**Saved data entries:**
Begin

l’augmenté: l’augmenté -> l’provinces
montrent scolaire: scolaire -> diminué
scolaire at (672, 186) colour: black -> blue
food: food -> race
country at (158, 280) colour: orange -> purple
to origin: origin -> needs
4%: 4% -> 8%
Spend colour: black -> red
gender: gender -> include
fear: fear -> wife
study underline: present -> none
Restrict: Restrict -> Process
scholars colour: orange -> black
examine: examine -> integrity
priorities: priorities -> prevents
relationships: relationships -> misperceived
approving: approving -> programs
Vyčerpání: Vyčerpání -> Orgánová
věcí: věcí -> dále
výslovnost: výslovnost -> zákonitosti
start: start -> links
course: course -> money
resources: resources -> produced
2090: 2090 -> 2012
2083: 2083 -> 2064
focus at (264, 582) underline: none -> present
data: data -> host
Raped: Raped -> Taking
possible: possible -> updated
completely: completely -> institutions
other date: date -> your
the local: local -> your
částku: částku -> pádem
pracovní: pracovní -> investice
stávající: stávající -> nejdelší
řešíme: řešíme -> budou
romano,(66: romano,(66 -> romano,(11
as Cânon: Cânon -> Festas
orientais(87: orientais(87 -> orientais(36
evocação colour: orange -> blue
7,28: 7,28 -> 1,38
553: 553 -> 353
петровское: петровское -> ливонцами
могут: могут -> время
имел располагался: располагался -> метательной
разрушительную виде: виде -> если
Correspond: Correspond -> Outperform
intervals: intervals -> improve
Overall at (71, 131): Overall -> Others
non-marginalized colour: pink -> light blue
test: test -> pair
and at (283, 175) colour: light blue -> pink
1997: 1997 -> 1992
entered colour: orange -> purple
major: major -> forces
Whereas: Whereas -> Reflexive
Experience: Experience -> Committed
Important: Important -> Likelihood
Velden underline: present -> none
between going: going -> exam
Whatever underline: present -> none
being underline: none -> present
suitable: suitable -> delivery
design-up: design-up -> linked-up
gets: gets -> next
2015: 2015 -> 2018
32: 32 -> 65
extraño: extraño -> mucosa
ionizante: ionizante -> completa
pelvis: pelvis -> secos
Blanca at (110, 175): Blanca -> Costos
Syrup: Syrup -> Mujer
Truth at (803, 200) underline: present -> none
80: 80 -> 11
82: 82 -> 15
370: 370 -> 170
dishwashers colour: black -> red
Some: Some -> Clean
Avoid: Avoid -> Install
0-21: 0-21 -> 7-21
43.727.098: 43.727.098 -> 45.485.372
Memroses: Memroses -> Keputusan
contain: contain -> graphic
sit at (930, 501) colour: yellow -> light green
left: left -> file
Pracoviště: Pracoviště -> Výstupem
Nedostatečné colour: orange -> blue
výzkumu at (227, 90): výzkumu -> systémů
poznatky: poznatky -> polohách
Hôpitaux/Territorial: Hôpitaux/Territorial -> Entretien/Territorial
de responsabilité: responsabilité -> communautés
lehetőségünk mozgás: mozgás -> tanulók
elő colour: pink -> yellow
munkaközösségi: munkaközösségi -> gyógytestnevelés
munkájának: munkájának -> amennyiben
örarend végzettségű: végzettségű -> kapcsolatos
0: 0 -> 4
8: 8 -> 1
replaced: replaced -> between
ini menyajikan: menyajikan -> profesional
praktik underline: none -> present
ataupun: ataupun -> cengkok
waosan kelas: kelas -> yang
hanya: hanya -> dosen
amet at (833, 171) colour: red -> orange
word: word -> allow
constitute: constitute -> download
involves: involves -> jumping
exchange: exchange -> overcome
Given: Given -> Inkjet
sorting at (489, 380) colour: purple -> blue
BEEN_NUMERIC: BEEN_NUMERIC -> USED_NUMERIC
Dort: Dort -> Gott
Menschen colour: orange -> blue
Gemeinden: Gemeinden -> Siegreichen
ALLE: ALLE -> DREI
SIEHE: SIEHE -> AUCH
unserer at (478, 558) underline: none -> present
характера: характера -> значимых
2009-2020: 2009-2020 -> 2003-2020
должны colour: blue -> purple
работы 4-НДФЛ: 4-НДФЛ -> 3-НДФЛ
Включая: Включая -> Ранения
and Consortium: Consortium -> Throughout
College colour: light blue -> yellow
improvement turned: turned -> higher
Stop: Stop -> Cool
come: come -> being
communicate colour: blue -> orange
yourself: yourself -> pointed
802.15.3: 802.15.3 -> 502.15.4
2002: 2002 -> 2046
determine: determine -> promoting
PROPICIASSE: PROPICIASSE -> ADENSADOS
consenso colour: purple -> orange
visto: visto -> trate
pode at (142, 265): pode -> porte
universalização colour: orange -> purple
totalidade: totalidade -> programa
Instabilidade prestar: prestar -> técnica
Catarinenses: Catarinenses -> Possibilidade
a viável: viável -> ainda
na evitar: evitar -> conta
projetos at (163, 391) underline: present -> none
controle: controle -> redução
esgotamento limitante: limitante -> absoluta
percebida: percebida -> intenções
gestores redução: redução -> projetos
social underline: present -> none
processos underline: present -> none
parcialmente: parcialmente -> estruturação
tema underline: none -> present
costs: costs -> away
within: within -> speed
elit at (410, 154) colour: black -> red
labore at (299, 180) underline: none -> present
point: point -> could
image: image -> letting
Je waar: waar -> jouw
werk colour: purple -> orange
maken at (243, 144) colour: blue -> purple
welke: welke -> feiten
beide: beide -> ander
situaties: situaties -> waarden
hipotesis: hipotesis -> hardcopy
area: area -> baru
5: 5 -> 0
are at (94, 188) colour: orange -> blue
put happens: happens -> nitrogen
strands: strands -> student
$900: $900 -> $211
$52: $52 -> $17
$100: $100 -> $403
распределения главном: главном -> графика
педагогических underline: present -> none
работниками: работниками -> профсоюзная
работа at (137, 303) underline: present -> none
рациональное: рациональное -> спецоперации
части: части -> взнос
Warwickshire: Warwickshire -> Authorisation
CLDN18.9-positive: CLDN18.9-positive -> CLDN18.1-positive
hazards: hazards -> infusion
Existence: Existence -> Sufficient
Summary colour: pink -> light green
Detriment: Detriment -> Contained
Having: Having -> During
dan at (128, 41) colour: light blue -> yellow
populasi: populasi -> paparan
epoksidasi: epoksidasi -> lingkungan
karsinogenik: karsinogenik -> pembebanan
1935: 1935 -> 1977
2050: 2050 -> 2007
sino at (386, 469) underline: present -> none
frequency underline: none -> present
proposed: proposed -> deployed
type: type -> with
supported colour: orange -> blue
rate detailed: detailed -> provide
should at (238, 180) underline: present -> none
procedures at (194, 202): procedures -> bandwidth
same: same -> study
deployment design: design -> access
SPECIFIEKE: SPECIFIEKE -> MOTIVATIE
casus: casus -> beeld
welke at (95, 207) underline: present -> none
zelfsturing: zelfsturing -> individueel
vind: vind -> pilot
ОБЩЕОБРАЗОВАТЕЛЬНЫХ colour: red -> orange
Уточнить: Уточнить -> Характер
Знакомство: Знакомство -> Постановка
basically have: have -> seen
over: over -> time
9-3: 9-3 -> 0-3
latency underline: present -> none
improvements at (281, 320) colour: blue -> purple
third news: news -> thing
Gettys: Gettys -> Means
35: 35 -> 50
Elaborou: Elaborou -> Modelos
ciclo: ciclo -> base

End

**Aim:**
Reproduce every one of these lines without changing anything.

**Solution below:**
l’augmenté: l’augmenté -> l’provinces
montrent scolaire: scolaire -> diminué
scolaire at (672, 186) colour: black -> blue
food: food -> race
country at (158, 280) colour: orange -> purple
to origin: origin -> needs
4%: 4% -> 8%
Spend colour: black -> red
gender: gender -> include
fear: fear -> wife
study underline: present -> none
Restrict: Restrict -> Process
scholars colour: orange -> black
examine: examine -> integrity
priorities: priorities -> prevents
relationships: relationships -> misperceived
approving: approving -> programs
Vyčerpání: Vyčerpání -> Orgánová
věcí: věcí -> dále
výslovnost: výslovnost -> zákonitosti
start: start -> links
course: course -> money
resources: resources -> produced
2090: 2090 -> 2012
2083: 2083 -> 2064
focus at (264, 582) underline: none -> present
data: data -> host
Raped: Raped -> Taking
possible: possible -> updated
completely: completely -> institutions
other date: date -> your
the local: local -> your
částku: částku -> pádem
pracovní: pracovní -> investice
stávající: stávající -> nejdelší
řešíme: řešíme -> budou
romano,(66: romano,(66 -> romano,(11
as Cânon: Cânon -> Festas
orientais(87: orientais(87 -> orientais(36
evocação colour: orange -> blue
7,28: 7,28 -> 1,38
553: 553 -> 353
петровское: петровское -> ливонцами
могут: могут -> время
имел располагался: располагался -> метательной
разрушительную виде: виде -> если
Correspond: Correspond -> Outperform
intervals: intervals -> improve
Overall at (71, 131): Overall -> Others
non-marginalized colour: pink -> light blue
test: test -> pair
and at (283, 175) colour: light blue -> pink
1997: 1997 -> 1992
entered colour: orange -> purple
major: major -> forces
Whereas: Whereas -> Reflexive
Experience: Experience -> Committed
Important: Important -> Likelihood
Velden underline: present -> none
between going: going -> exam
Whatever underline: present -> none
being underline: none -> present
suitable: suitable -> delivery
design-up: design-up -> linked-up
gets: gets -> next
2015: 2015 -> 2018
32: 32 -> 65
extraño: extraño -> mucosa
ionizante: ionizante -> completa
pelvis: pelvis -> secos
Blanca at (110, 175): Blanca -> Costos
Syrup: Syrup -> Mujer
Truth at (803, 200) underline: present -> none
80: 80 -> 11
82: 82 -> 15
370: 370 -> 170
dishwashers colour: black -> red
Some: Some -> Clean
Avoid: Avoid -> Install
0-21: 0-21 -> 7-21
43.727.098: 43.727.098 -> 45.485.372
Memroses: Memroses -> Keputusan
contain: contain -> graphic
sit at (930, 501) colour: yellow -> light green
left: left -> file
Pracoviště: Pracoviště -> Výstupem
Nedostatečné colour: orange -> blue
výzkumu at (227, 90): výzkumu -> systémů
poznatky: poznatky -> polohách
Hôpitaux/Territorial: Hôpitaux/Territorial -> Entretien/Territorial
de responsabilité: responsabilité -> communautés
lehetőségünk mozgás: mozgás -> tanulók
elő colour: pink -> yellow
munkaközösségi: munkaközösségi -> gyógytestnevelés
munkájának: munkájának -> amennyiben
örarend végzettségű: végzettségű -> kapcsolatos
0: 0 -> 4
8: 8 -> 1
replaced: replaced -> between
ini menyajikan: menyajikan -> profesional
praktik underline: none -> present
ataupun: ataupun -> cengkok
waosan kelas: kelas -> yang
hanya: hanya -> dosen
amet at (833, 171) colour: red -> orange
word: word -> allow
constitute: constitute -> download
involves: involves -> jumping
exchange: exchange -> overcome
Given: Given -> Inkjet
sorting at (489, 380) colour: purple -> blue
BEEN_NUMERIC: BEEN_NUMERIC -> USED_NUMERIC
Dort: Dort -> Gott
Menschen colour: orange -> blue
Gemeinden: Gemeinden -> Siegreichen
ALLE: ALLE -> DREI
SIEHE: SIEHE -> AUCH
unserer at (478, 558) underline: none -> present
характера: характера -> значимых
2009-2020: 2009-2020 -> 2003-2020
должны colour: blue -> purple
работы 4-НДФЛ: 4-НДФЛ -> 3-НДФЛ
Включая: Включая -> Ранения
and Consortium: Consortium -> Throughout
College colour: light blue -> yellow
improvement turned: turned -> higher
Stop: Stop -> Cool
come: come -> being
communicate colour: blue -> orange
yourself: yourself -> pointed
802.15.3: 802.15.3 -> 502.15.4
2002: 2002 -> 2046
determine: determine -> promoting
PROPICIASSE: PROPICIASSE -> ADENSADOS
consenso colour: purple -> orange
visto: visto -> trate
pode at (142, 265): pode -> porte
universalização colour: orange -> purple
totalidade: totalidade -> programa
Instabilidade prestar: prestar -> técnica
Catarinenses: Catarinenses -> Possibilidade
a viável: viável -> ainda
na evitar: evitar -> conta
projetos at (163, 391) underline: present -> none
controle: controle -> redução
esgotamento limitante: limitante -> absoluta
percebida: percebida -> intenções
gestores redução: redução -> projetos
social underline: present -> none
processos underline: present -> none
parcialmente: parcialmente -> estruturação
tema underline: none -> present
costs: costs -> away
within: within -> speed
elit at (410, 154) colour: black -> red
labore at (299, 180) underline: none -> present
point: point -> could
image: image -> letting
Je waar: waar -> jouw
werk colour: purple -> orange
maken at (243, 144) colour: blue -> purple
welke: welke -> feiten
beide: beide -> ander
situaties: situaties -> waarden
hipotesis: hipotesis -> hardcopy
area: area -> baru
5: 5 -> 0
are at (94, 188) colour: orange -> blue
put happens: happens -> nitrogen
strands: strands -> student
$900: $900 -> $211
$52: $52 -> $17
$100: $100 -> $403
распределения главном: главном -> графика
педагогических underline: present -> none
работниками: работниками -> профсоюзная
работа at (137, 303) underline: present -> none
рациональное: рациональное -> спецоперации
части: части -> взнос
Warwickshire: Warwickshire -> Authorisation
CLDN18.9-positive: CLDN18.9-positive -> CLDN18.1-positive
hazards: hazards -> infusion
Existence: Existence -> Sufficient
Summary colour: pink -> light green
Detriment: Detriment -> Contained
Having: Having -> During
dan at (128, 41) colour: light blue -> yellow
populasi: populasi -> paparan
epoksidasi: epoksidasi -> lingkungan
karsinogenik: karsinogenik -> pembebanan
1935: 1935 -> 1977
2050: 2050 -> 2007
sino at (386, 469) underline: present -> none
frequency underline: none -> present
proposed: proposed -> deployed
type: type -> with
supported colour: orange -> blue
rate detailed: detailed -> provide
should at (238, 180) underline: present -> none
procedures at (194, 202): procedures -> bandwidth
same: same -> study
deployment design: design -> access
SPECIFIEKE: SPECIFIEKE -> MOTIVATIE
casus: casus -> beeld
welke at (95, 207) underline: present -> none
zelfsturing: zelfsturing -> individueel
vind: vind -> pilot
ОБЩЕОБРАЗОВАТЕЛЬНЫХ colour: red -> orange
Уточнить: Уточнить -> Характер
Знакомство: Знакомство -> Постановка
basically have: have -> seen
over: over -> time
9-3: 9-3 -> 0-3
latency underline: present -> none
improvements at (281, 320) colour: blue -> purple
third news: news -> thing
Gettys: Gettys -> Means
35: 35 -> 50
Elaborou: Elaborou -> Modelos
ciclo: ciclo -> base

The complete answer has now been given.